[Stored data entries]
= Beginning of Section =
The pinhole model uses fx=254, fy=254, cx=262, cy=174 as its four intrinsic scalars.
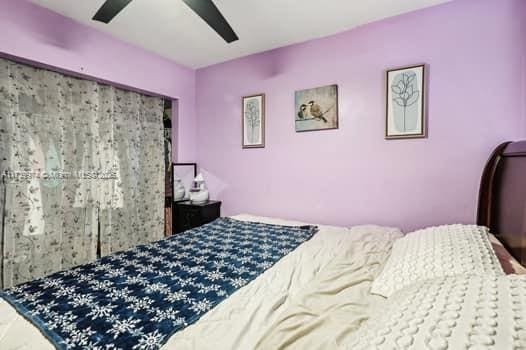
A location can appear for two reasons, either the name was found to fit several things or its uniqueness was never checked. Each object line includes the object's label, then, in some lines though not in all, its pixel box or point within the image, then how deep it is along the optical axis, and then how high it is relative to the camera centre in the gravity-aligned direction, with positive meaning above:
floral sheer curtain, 2.03 +0.01
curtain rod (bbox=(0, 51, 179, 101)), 1.96 +0.88
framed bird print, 2.44 +0.62
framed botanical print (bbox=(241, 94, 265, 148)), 2.84 +0.56
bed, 0.77 -0.50
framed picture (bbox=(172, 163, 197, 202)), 3.19 -0.10
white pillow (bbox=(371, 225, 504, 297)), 0.96 -0.36
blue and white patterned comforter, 0.83 -0.51
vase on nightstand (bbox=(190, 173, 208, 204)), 3.10 -0.25
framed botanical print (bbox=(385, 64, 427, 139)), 2.05 +0.56
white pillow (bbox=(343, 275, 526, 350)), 0.47 -0.31
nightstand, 2.95 -0.51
= End of Section =
[Your goal] Lines containing the string "framed" above: how many are there? Answer with the number only.

[Expected answer] 4